Normally, employees would not be compensated through capital accounts. Those are for owners, such as in a partnership. I am curious why you are not setting up your consultants as employees and using payslips. The 40% sounds like regular compensation, even if it is broken down for various items. The first 30% sounds like deductions. The final 30% is leftover profit for the company, to be distributed according to your form of organization (possibly capital accounts, possibly dividends).
Your mention of travel and housing allowances also makes me wonder what those amounts are really covering. Is the employee paid a fixed amount? If so, this is regular compensation. Or is this reimbursement for company expenses paid by the employee? If the latter, this should be covered through expense claims.
I can’t see where they are implying that employees are being “compensated through capital accounts”
@Vanguard - looking forward to your response as the required processes can be straight forward.
I may have misinterpreted @vanguard’s comment, “…currently I do this via capital account” as applying to both the 40% and first 30% shares. It was a little difficult to tell without punctuation. If my interpretation was wrong, perhaps payslips are already being used.
Sorry for confusion the partners/ shareholders are also employees and paid as normal.through payslips- it is only the overhead deductions and shareholders profit accrual that I am compiling Within the capital accounts.
Screenshot of my capital account attached.
This just seems a really long-winded way or allocating funds into specific accruals - is there a better / quicker way of collating these sums ?
@Vanguard you need to be more precise as I don’t want to be second guessing your situation.
Which are they Partners or Shareholders - they can’t be both
What are your reasons for doing it this way rather then posting the overheads to the P&L ?
What “funds” are being allocated to specific accruals ?
Normally for businesses, all expenses are posted to the P&L and then:
For a Partnership, only the share of profits is distributed via the capital accounts.
For Shareholders, a dividend is paid out of the profits via a dividend account, not the capital accounts.
Can you please post a screenshot of your Setting - Chart of Accounts ?
(Note - not the Summary tab, as figures don’t need to be seen)
As @Brucanna pointed, this question has a lot to understand. I think maybe you should start explaining if this is a corporation or it is just a group of people sharing a percentage individually for every client, because if it is a corporation, in theory everything is the Corporation’s income. Expenses, or overhead, should not be reported in capital accounts but instead, you should record it as expenses. If this was my case, I would do it as follows:
- Create Tracking Codes for every partner.

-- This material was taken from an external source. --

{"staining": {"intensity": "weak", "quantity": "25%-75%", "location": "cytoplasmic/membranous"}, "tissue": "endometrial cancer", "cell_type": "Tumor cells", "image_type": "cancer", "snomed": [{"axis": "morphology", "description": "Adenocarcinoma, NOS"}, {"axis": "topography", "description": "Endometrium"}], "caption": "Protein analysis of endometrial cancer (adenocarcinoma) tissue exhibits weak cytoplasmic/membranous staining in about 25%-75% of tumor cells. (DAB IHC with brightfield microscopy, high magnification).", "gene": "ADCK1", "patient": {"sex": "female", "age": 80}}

- Record all Invoices as income.
- Create Journal Entries to divide the income for every partner.
- Record all expenses for the correct partner and create a Tracking Code called “Overhead” so you can divide the “overhead” between every partner.
- See the Profit or Loss in the end and allocate it to each partner.
I don’t know if this is the case, but maybe it can help.
@sulfuror - good points. Usage of Tracking Codes via the P&L could certainly be a better option then Capital Accounts assuming normalised accounting, but if there are special arrangements / agreements in place then we need to understand these and then see if they fit.